Werbekunden interessieren sich immer mehr für Datenjournalismus, sagen unsere Kollegen aus der Vermarktung. Deshalb hatten wir einen Werbeplatz auf der interaktiven Karte über Zugezogene eingebaut, der auch gleich gebucht wurde. Ein Unternehmen hat eigens dafür einen responsiven Banner erstellt und will auch in Zukunft gezielt auf unseren interaktiven Geschichten Werbung schalten. Wir hoffen natürlich, dass noch weitere dazukommen.
Wie beurteilst Du den Stand von Datenjournalismus im deutschsprachigen Raum?
Datenjournalismus ist nicht mehr nur ein Buzzword für Journalisten, sondern heute auch bei Lesern angekommen. Das haben wir vor allem bei den positiven Reaktionen auf unsere neueste Geschichte über Berlins soziale Unterschiede entlang der Buslinie M29 gemerkt.
Es gibt mittlerweile eigentlich keinen Monat mehr, in dem nicht mindestens eine interessante Geschichte veröffentlicht wird, die auf Daten basiert. Und das nicht nur von Zeit Online, Spiegel Online, Süddeutsche und Co., sondern auch von kleinen Redaktionen wie etwa der Heilbronner Stimme oder den Ruhr Nachrichten.
Viele Redaktionen tun sich aber noch immer schwer mit dem Gedanken, mit Entwicklern zusammen eine Geschichte zu planen oder mit Excel statt nur mit Word zu arbeiten. Es gibt noch so viele Daten-Geschichten zu erzählen, die sich mit den immer einfacher werdenden Tools oft sehr schnell umsetzen ließen.
Wie kann man Datenjournalismus lernen?
Am besten startet man ein Projekt und versucht, die entsprechenden Hürden nach und nach selbst zu nehmen. So haben wir das gemacht. In Foren, Mailinglisten oder bei Twitter wird einem eigentlich immer geholfen, wenn man einmal nicht weiterkommt. Es gibt unzählige Tutorials mit denen man unterschiedlichste Aspekte aus diesem Bereich lernen kann.
Allerdings kann man Datenjournalismus auch nie auslernen. Beinahe täglich gibt es neue Web-Technologien und Recherche-Tools. Ich selbst besuche in diesem Jahr mehrere Statistik- und Datenbankkurse.
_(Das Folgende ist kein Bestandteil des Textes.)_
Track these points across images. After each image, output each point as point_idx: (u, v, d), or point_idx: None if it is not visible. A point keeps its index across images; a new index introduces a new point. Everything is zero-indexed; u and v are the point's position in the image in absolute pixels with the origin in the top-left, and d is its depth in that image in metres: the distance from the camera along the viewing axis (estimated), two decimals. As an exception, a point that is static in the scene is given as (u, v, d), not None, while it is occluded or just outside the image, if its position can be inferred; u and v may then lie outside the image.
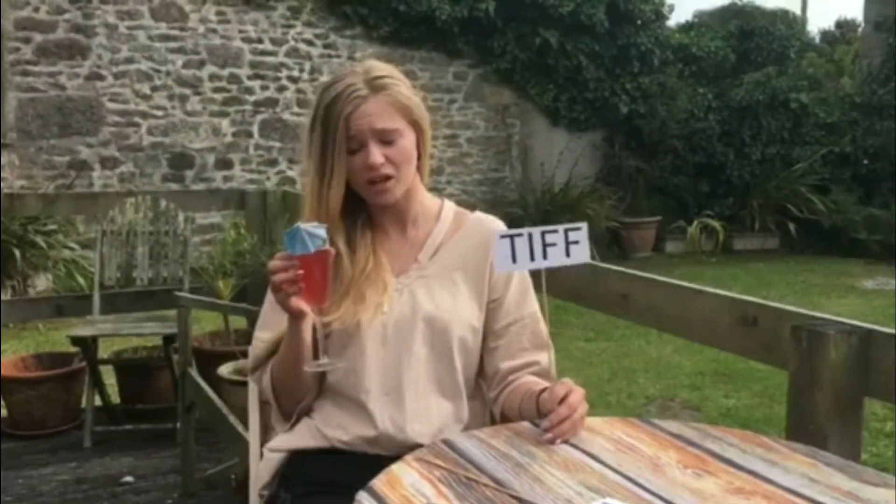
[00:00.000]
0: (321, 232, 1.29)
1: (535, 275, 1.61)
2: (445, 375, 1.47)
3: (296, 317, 1.36)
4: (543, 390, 1.37)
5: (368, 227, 1.51)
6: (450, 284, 1.49)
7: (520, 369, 1.49)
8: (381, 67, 1.47)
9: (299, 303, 1.33)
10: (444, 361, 1.47)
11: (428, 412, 1.44)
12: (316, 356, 1.39)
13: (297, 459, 1.48)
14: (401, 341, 1.45)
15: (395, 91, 1.44)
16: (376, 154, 1.41)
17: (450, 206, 1.59)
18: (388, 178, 1.43)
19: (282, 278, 1.30)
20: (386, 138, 1.42)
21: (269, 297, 1.46)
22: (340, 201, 1.44)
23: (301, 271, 1.29)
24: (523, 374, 1.49)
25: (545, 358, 1.50)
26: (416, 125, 1.47)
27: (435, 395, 1.46)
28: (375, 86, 1.42)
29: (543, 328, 1.53)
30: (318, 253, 1.29)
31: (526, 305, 1.53)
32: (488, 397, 1.55)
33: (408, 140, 1.45)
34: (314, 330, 1.39)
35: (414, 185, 1.50)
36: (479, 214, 1.59)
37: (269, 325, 1.49)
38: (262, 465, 1.52)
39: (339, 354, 1.43)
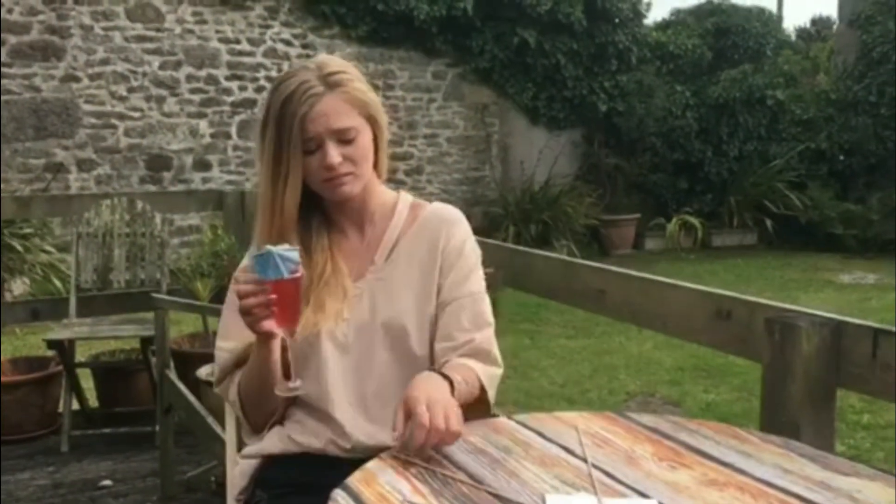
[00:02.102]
0: (294, 255, 1.26)
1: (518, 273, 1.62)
2: (410, 379, 1.40)
3: (265, 339, 1.33)
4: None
5: (325, 228, 1.47)
6: (407, 284, 1.45)
7: (453, 350, 1.42)
8: (334, 62, 1.41)
9: (271, 326, 1.29)
10: (407, 365, 1.42)
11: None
12: (286, 375, 1.35)
13: (272, 463, 1.46)
14: (362, 349, 1.42)
15: (351, 87, 1.39)
16: (334, 154, 1.37)
17: (405, 200, 1.53)
18: (345, 174, 1.39)
19: (252, 303, 1.26)
20: (343, 137, 1.38)
21: (230, 305, 1.43)
22: (297, 206, 1.40)
23: (273, 296, 1.25)
24: (455, 355, 1.41)
25: (482, 335, 1.44)
26: (372, 120, 1.42)
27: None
28: (330, 82, 1.37)
29: (486, 308, 1.48)
30: (291, 278, 1.26)
31: (466, 285, 1.46)
32: None
33: (365, 137, 1.41)
34: (283, 349, 1.35)
35: (371, 181, 1.46)
36: (436, 206, 1.54)
37: (232, 335, 1.45)
38: (238, 472, 1.50)
39: (301, 365, 1.39)
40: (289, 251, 1.26)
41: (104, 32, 7.44)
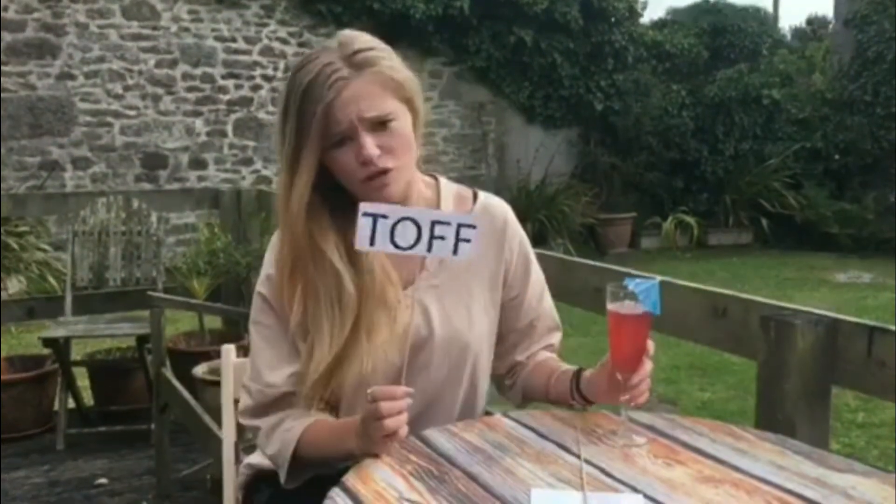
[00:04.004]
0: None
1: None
2: (465, 394, 1.36)
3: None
4: (580, 371, 1.32)
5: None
6: (464, 294, 1.33)
7: (536, 353, 1.44)
8: (360, 39, 1.23)
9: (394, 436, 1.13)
10: (464, 381, 1.34)
11: None
12: None
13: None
14: (416, 368, 1.28)
15: (383, 66, 1.21)
16: (370, 146, 1.18)
17: (448, 192, 1.38)
18: (386, 171, 1.21)
19: (397, 409, 1.10)
20: (379, 126, 1.20)
21: (269, 337, 1.29)
22: (305, 206, 1.21)
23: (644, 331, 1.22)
24: (537, 353, 1.44)
25: (557, 337, 1.47)
26: (409, 103, 1.24)
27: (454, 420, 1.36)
28: (358, 62, 1.19)
29: (555, 312, 1.47)
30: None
31: (545, 297, 1.45)
32: (503, 385, 1.48)
33: (403, 122, 1.22)
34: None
35: (412, 174, 1.30)
36: (483, 200, 1.40)
37: (277, 365, 1.28)
38: (241, 481, 1.46)
39: (356, 392, 1.27)
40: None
41: (100, 30, 7.42)
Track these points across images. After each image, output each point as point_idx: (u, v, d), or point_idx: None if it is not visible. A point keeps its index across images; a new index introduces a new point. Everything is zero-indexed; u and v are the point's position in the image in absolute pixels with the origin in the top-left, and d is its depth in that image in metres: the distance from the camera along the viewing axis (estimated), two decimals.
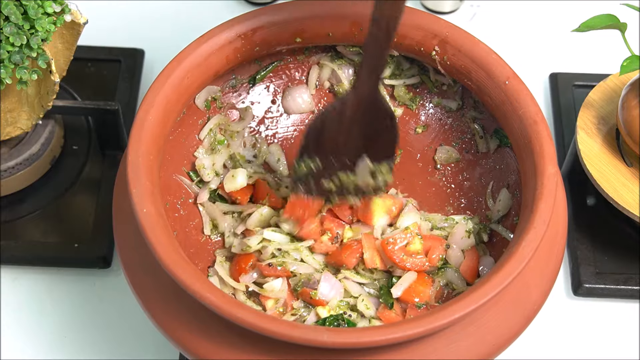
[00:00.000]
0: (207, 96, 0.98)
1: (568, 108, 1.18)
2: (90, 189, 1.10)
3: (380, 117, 0.90)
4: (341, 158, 0.92)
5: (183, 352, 0.82)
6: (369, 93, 0.88)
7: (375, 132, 0.91)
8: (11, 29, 0.90)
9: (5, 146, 1.07)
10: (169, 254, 0.79)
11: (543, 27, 1.28)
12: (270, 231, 0.95)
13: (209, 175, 0.98)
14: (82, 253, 1.05)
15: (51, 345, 1.02)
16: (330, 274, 0.93)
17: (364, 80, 0.87)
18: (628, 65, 0.96)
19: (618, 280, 1.05)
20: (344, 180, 0.92)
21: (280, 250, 0.94)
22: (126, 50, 1.21)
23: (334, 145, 0.91)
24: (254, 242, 0.94)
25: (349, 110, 0.89)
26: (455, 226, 0.96)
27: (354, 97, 0.88)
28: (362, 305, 0.92)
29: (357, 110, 0.89)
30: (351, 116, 0.89)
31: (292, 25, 0.94)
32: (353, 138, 0.90)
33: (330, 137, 0.90)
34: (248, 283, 0.93)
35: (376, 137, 0.91)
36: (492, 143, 0.99)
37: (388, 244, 0.93)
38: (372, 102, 0.88)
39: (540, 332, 1.04)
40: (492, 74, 0.90)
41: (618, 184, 1.01)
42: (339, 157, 0.91)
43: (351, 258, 0.93)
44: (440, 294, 0.94)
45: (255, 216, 0.96)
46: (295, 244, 0.95)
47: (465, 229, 0.95)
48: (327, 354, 0.78)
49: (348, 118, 0.89)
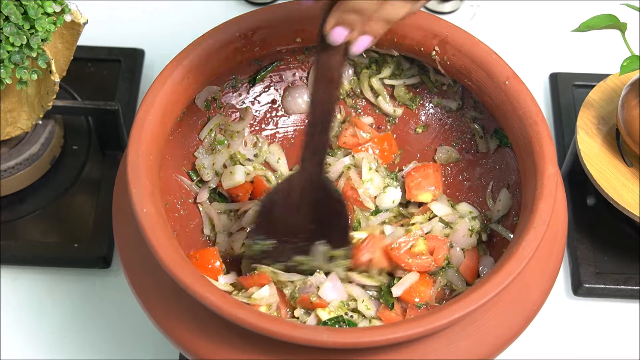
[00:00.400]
0: (207, 96, 0.98)
1: (568, 108, 1.17)
2: (90, 189, 1.10)
3: (328, 200, 0.89)
4: (294, 241, 0.91)
5: (183, 352, 0.82)
6: (314, 174, 0.87)
7: (327, 217, 0.90)
8: (11, 29, 0.90)
9: (5, 146, 1.07)
10: (169, 254, 0.79)
11: (543, 27, 1.28)
12: None
13: (209, 174, 0.98)
14: (82, 253, 1.05)
15: (51, 345, 1.02)
16: (337, 276, 0.93)
17: (307, 161, 0.86)
18: (628, 65, 0.96)
19: (618, 280, 1.05)
20: (300, 262, 0.92)
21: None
22: (126, 50, 1.21)
23: (286, 227, 0.91)
24: (238, 245, 0.94)
25: (295, 191, 0.89)
26: (459, 222, 0.96)
27: (299, 178, 0.88)
28: (363, 306, 0.92)
29: (303, 191, 0.88)
30: (298, 198, 0.89)
31: (292, 25, 0.94)
32: (304, 221, 0.90)
33: (281, 219, 0.90)
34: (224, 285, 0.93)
35: (329, 223, 0.91)
36: (492, 143, 0.99)
37: (393, 249, 0.93)
38: (318, 185, 0.88)
39: (540, 332, 1.04)
40: (492, 74, 0.90)
41: (618, 184, 1.01)
42: (291, 240, 0.91)
43: (361, 257, 0.93)
44: (442, 295, 0.94)
45: (250, 214, 0.96)
46: None
47: (468, 227, 0.95)
48: (327, 354, 0.78)
49: (295, 199, 0.89)
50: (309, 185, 0.88)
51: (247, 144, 1.02)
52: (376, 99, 1.03)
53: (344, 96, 1.03)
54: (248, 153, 1.02)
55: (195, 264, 0.92)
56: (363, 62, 1.01)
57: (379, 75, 1.02)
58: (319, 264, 0.92)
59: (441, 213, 0.97)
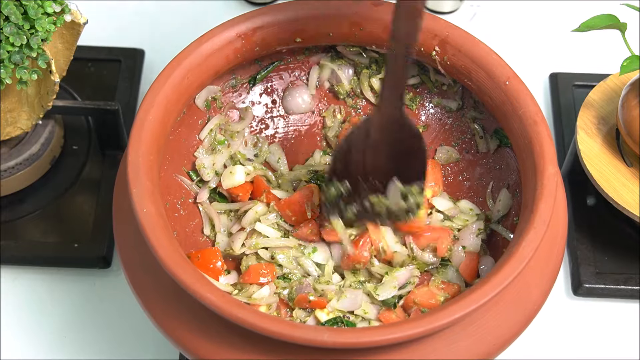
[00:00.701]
0: (207, 96, 0.98)
1: (568, 108, 1.18)
2: (90, 189, 1.10)
3: (406, 137, 0.89)
4: (371, 181, 0.91)
5: (183, 352, 0.82)
6: (393, 112, 0.87)
7: (403, 153, 0.90)
8: (11, 29, 0.90)
9: (5, 146, 1.07)
10: (169, 254, 0.79)
11: (543, 27, 1.28)
12: (263, 224, 0.95)
13: (209, 174, 0.98)
14: (82, 253, 1.05)
15: (51, 345, 1.02)
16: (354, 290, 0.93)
17: (387, 99, 0.86)
18: (628, 65, 0.96)
19: (618, 280, 1.05)
20: (376, 203, 0.92)
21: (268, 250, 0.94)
22: (126, 50, 1.21)
23: (362, 167, 0.90)
24: (237, 245, 0.94)
25: (374, 131, 0.88)
26: (470, 221, 0.96)
27: (378, 117, 0.87)
28: (360, 311, 0.92)
29: (383, 130, 0.88)
30: (377, 136, 0.88)
31: (292, 25, 0.94)
32: (381, 159, 0.90)
33: (358, 159, 0.90)
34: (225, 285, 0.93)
35: (405, 159, 0.90)
36: (492, 143, 0.99)
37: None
38: (397, 122, 0.88)
39: (540, 332, 1.04)
40: (492, 74, 0.90)
41: (618, 184, 1.01)
42: (368, 180, 0.91)
43: (363, 252, 0.93)
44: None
45: (250, 214, 0.96)
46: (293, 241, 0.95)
47: (478, 227, 0.95)
48: (327, 354, 0.78)
49: (374, 138, 0.88)
50: (390, 123, 0.87)
51: (247, 143, 1.02)
52: (376, 99, 1.03)
53: (344, 96, 1.03)
54: (248, 153, 1.02)
55: (197, 263, 0.92)
56: (363, 62, 1.01)
57: (379, 75, 1.02)
58: (395, 203, 0.91)
59: (442, 207, 0.97)
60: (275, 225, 0.96)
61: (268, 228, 0.95)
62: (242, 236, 0.95)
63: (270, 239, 0.94)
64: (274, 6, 0.94)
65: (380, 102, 0.87)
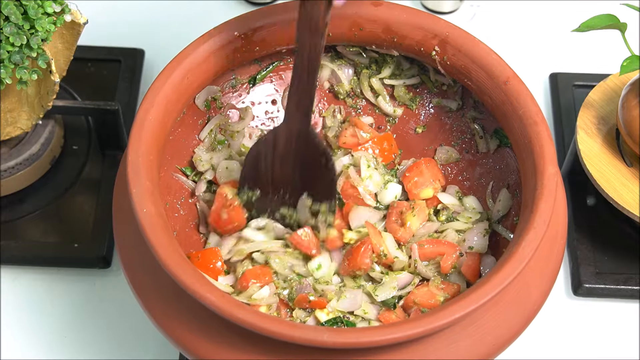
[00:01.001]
0: (207, 96, 0.98)
1: (568, 108, 1.18)
2: (90, 189, 1.10)
3: (313, 154, 0.90)
4: (279, 192, 0.92)
5: (183, 352, 0.82)
6: (299, 127, 0.88)
7: (312, 169, 0.91)
8: (11, 29, 0.90)
9: (5, 146, 1.07)
10: (169, 254, 0.79)
11: (543, 27, 1.28)
12: (251, 230, 0.95)
13: (204, 166, 0.98)
14: (82, 253, 1.05)
15: (51, 345, 1.02)
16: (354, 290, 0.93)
17: (292, 114, 0.87)
18: (628, 65, 0.96)
19: (618, 280, 1.05)
20: (285, 215, 0.94)
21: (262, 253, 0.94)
22: (126, 50, 1.21)
23: (271, 178, 0.91)
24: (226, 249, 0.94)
25: (281, 142, 0.89)
26: (473, 219, 0.96)
27: (285, 129, 0.88)
28: (360, 311, 0.91)
29: (289, 143, 0.89)
30: (284, 148, 0.89)
31: (292, 25, 0.94)
32: (289, 172, 0.91)
33: (266, 170, 0.91)
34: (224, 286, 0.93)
35: (314, 175, 0.91)
36: (492, 143, 0.99)
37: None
38: (304, 137, 0.89)
39: (540, 332, 1.04)
40: (492, 74, 0.90)
41: (618, 184, 1.01)
42: (276, 191, 0.92)
43: (364, 259, 0.93)
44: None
45: None
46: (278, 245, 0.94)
47: (484, 227, 0.95)
48: (327, 354, 0.78)
49: (281, 150, 0.90)
50: (294, 138, 0.88)
51: (252, 136, 1.01)
52: (376, 99, 1.03)
53: (344, 96, 1.03)
54: None
55: (197, 263, 0.92)
56: (363, 62, 1.01)
57: (379, 75, 1.02)
58: (304, 218, 0.93)
59: (447, 201, 0.97)
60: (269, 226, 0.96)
61: (257, 233, 0.95)
62: (231, 242, 0.95)
63: (255, 242, 0.94)
64: (274, 6, 0.94)
65: (286, 114, 0.87)
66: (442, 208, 0.98)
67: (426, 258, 0.94)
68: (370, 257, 0.93)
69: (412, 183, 0.98)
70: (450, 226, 0.96)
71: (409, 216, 0.95)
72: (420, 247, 0.94)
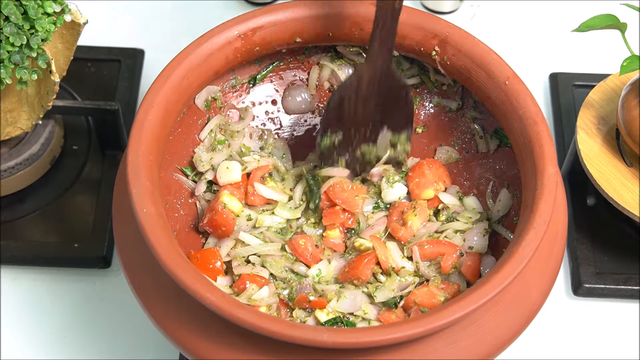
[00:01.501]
0: (207, 96, 0.98)
1: (568, 108, 1.18)
2: (90, 189, 1.10)
3: (395, 89, 0.93)
4: (361, 130, 0.95)
5: (183, 352, 0.82)
6: (382, 66, 0.91)
7: (391, 104, 0.94)
8: (11, 29, 0.90)
9: (5, 146, 1.07)
10: (169, 254, 0.79)
11: (543, 27, 1.28)
12: (247, 234, 0.95)
13: (204, 166, 0.98)
14: (82, 253, 1.05)
15: (51, 345, 1.02)
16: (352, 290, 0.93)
17: (376, 53, 0.90)
18: (628, 65, 0.96)
19: (618, 280, 1.05)
20: (366, 152, 0.96)
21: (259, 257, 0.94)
22: (126, 50, 1.21)
23: (354, 118, 0.94)
24: (225, 250, 0.94)
25: (364, 84, 0.92)
26: (473, 218, 0.96)
27: (368, 70, 0.91)
28: (360, 312, 0.91)
29: (373, 82, 0.92)
30: (367, 89, 0.92)
31: (292, 25, 0.94)
32: (371, 110, 0.94)
33: (349, 111, 0.94)
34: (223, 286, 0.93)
35: (393, 109, 0.95)
36: (492, 143, 0.99)
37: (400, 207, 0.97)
38: (386, 75, 0.91)
39: (540, 332, 1.04)
40: (492, 74, 0.90)
41: (618, 184, 1.01)
42: (359, 130, 0.95)
43: (366, 270, 0.93)
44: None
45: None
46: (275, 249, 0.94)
47: (484, 227, 0.95)
48: (327, 354, 0.78)
49: (364, 91, 0.92)
50: (378, 74, 0.91)
51: (252, 136, 1.01)
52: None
53: None
54: (254, 145, 1.01)
55: (196, 264, 0.92)
56: None
57: None
58: (383, 152, 0.97)
59: (448, 201, 0.97)
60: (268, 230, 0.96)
61: (252, 237, 0.95)
62: (230, 243, 0.95)
63: (252, 246, 0.94)
64: (274, 6, 0.94)
65: (369, 55, 0.90)
66: (442, 208, 0.98)
67: (426, 258, 0.94)
68: (371, 270, 0.93)
69: (414, 183, 0.98)
70: (451, 226, 0.96)
71: (411, 216, 0.95)
72: (420, 247, 0.94)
In welche Richtung werden sich datenjournalistische Formate entwickeln?
Ich glaube, das kann keiner so genau sagen. Das Besondere am Journalismus im Web ist ja, dass wir für jede einzelne Geschichte entsprechende Formate maßschneidern können. Aufgrund
der Vielfalt der Datensätze und der neuen technischen Möglichkeiten, werden wir in Zukunft immer wieder überraschende, völlig neue Formate zu sehen bekommen – und das für die unterschiedlichsten Endgeräte.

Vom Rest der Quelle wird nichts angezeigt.